Wenn Masken tanzen

2007 erhielt das Museum Rietberg eine Sammlung von über fünfzig Buta-Masken und Skulpturen von Heidi und Hans Kaufmann geschenkt. Dank dieser Schenkung kann sich das Museum Rietberg dem bisher weltweit kaum beachteten Thema "Volkskunst" in einer Sonderausstellung vertieft zuwenden. Die Objekte, welche Butas, lokale Götter und Heroen repräsentieren, werden noch heute gefertigt und in den Ritualen verwendet. Sie sind alle kaum älter als hundert Jahre.

Sie gehören zur hinduistischen Volksreligion, die sich durch ihre Götter und Praktiken vom brahmanischen Hinduismus unterscheidet. Besonders spektakulär sind die grossen Buta-Masken in Tiergestalt wie die Maske des Büffeldämons Maisandaye, des Tigers Pillichamundi oder des Ebers Panjurli. Die Ausstellung zeigt auch ein komplettes "Kostüm" eines Tänzers: Den grandiosen Rückenputz, einen Aufbau von mehren Metern Höhe, die Symbole der Götter wie Glocke und Schwert sowie den Kopf- und Armschmuck. Zahlreiche eindrückliche Feldfotos sowie ein Dokumentarfilm dokumentieren Herstellung und Verwendung der Masken und vermitteln einen authentischen Eindruck dieser rituellen Theatertradition, die so noch heute in Südindien lebendig ist.

Der kulturelle Kontext: Rituelles Theater in Südindien Die gezeigten Masken werden zu bestimmten Festen von professionellen Tänzern getragen, die die Götter verkörpern: Zunächst begeben sie sich in einen Zustand der Trance. Dann ergreifen die Götter Besitz von ihnen. Als Gott nehmen sie dann Opfer und Wünsche an, lösen Konflikte, sprechen Recht, heilen Kranke und festigen die Machtverhältnisse im Dorf.

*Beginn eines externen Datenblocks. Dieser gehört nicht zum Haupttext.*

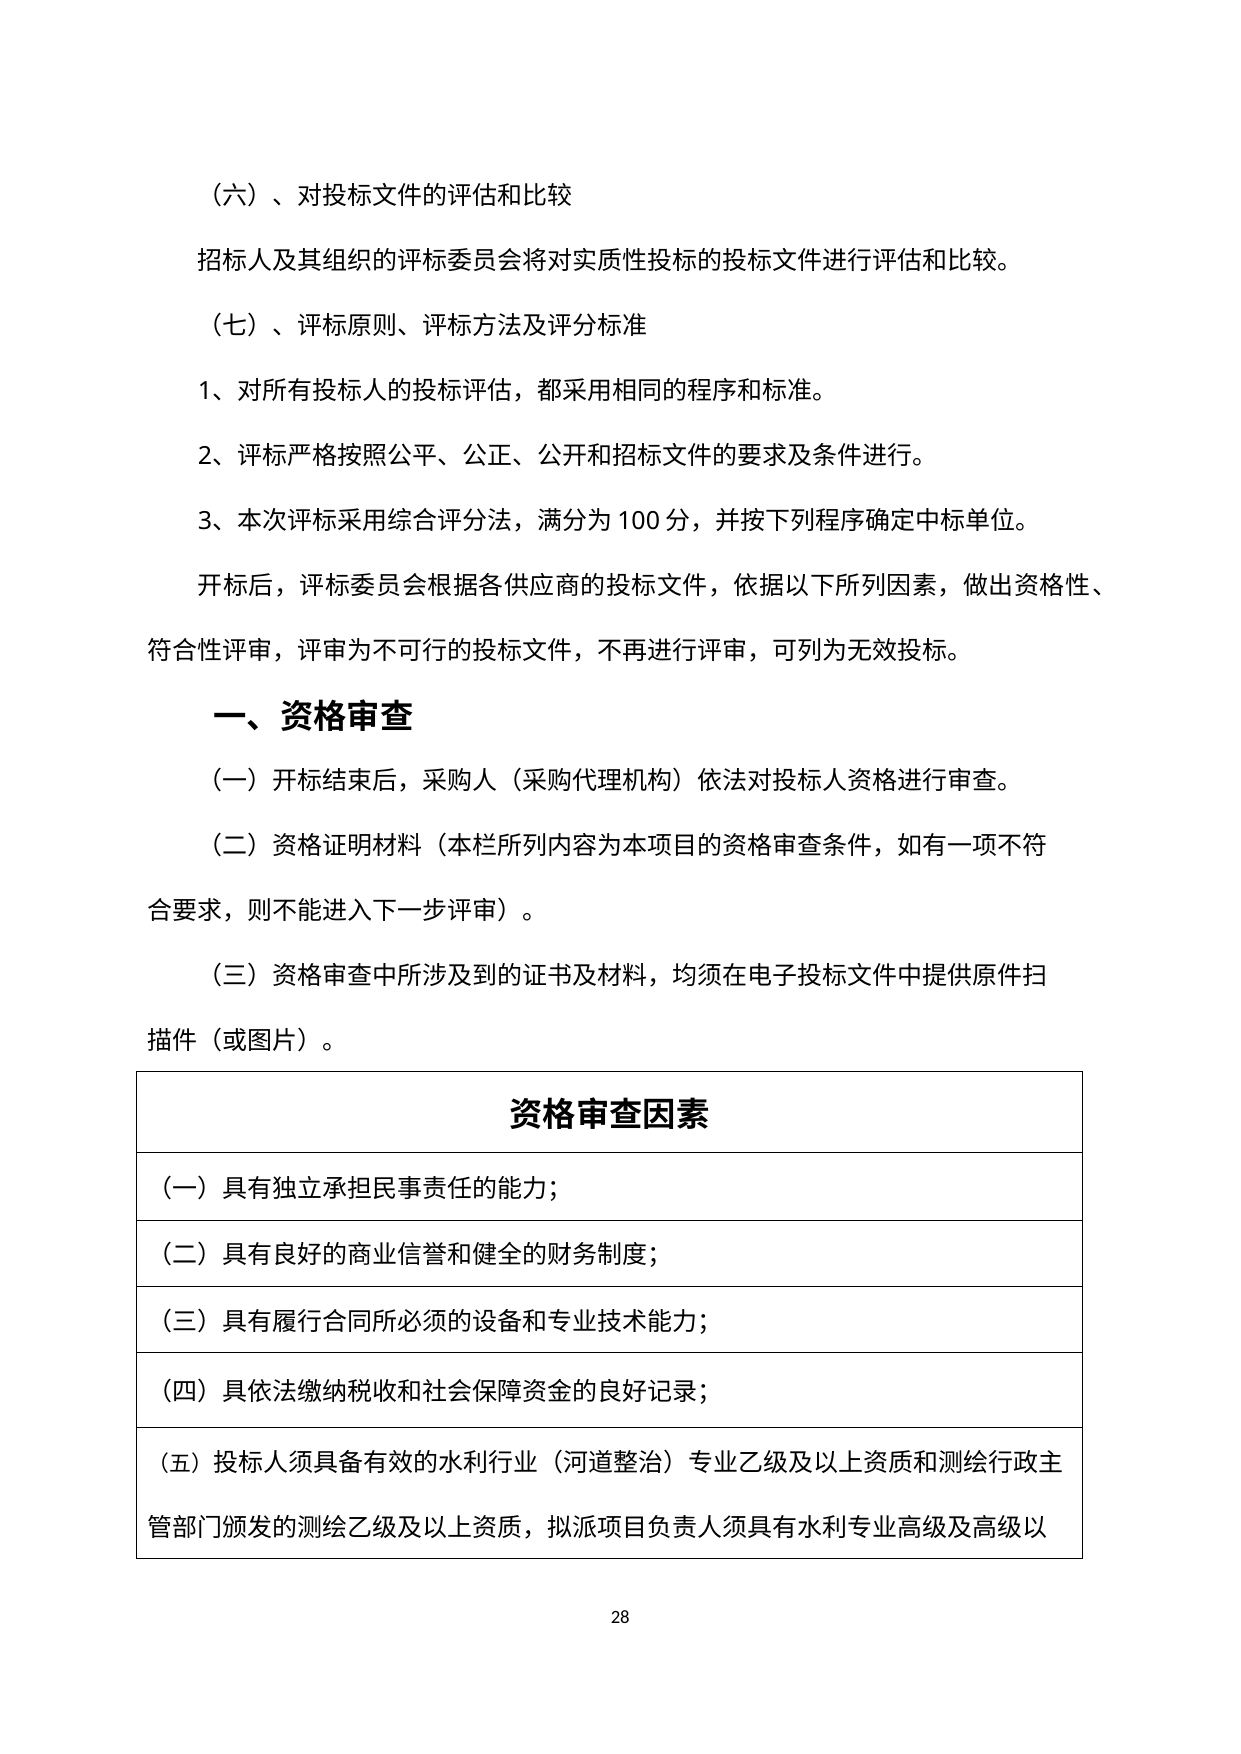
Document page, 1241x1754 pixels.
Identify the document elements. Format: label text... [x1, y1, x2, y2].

Die Masken werden auf zweierlei Weise von den Darstellern getragen: Entweder verdecken sie das Gesicht das Darstellers vollständig oder die Maske ist an einem speziellen Kopfschmuck befestigt, der den Körper des Tänzers nicht berührt. Masken werden am Altar oder in einer speziell für diesen Zweck hergestellten Schaukel geweiht und verehrt, bevor sie für die rituelle Darstellung, in der sie einen festgelegten Platz haben, angelegt werden.

Hinter den Maskentänzen verbergen sich faszinierende Mythen, die in Liedern von Männern und Frauen während des Festes gesungen werden. Auswendig gelernt, werden sie mündlich von einer an die nächste Generation weitergegeben. Sie beschreiben die Geburt des Gottes, die Hindernisse, die der Gottheit begegneten. Sie handeln von Helden, von ihrem Mut und ihrem Kampf gegen soziale Ungerechtigkeit, bei dem sie oft in tödliche Gefahr geraten. Da die Maskentänzer aus den weniger privilegierten Gesellschaftsschichten kommen, verleihen ihre Lieder auch dem Schmerz der Unterdrückten oder gar ihrem Protest gegen die herrschenden Kasten Ausdruck.

Katalog
Die Ausstellung begleitet ein deutscher Katalog: Der indische Metallkünstler und Folkloreforscher Balan Nambiar präsentiert erstmalig allgemeinverständlich eine Einführung in die Herstellung und Verwendung der Masken in Tulunadu und illustriert seinen Aufsatz mit spektakulären Fotos.

Die renommierte deutsche Indologin und Tulu-Spezialistin Heidrun Brückner veröffentlicht im gleichen Band erstmalig den integralen Gesang des Büffelgottes Maisandaye in deutscher Übersetzung. Sie macht damit einen ursprünglich nur mündlich tradierten Text nun einem weiten Leserkreis zugänglich.

Ergänzt wird der Katalog durch eine Spezialuntersuchung von Heidrun Brückner, die gleichzeitig in englischer Sprache bei Otto Harrassowitz in Wiesbaden erscheint.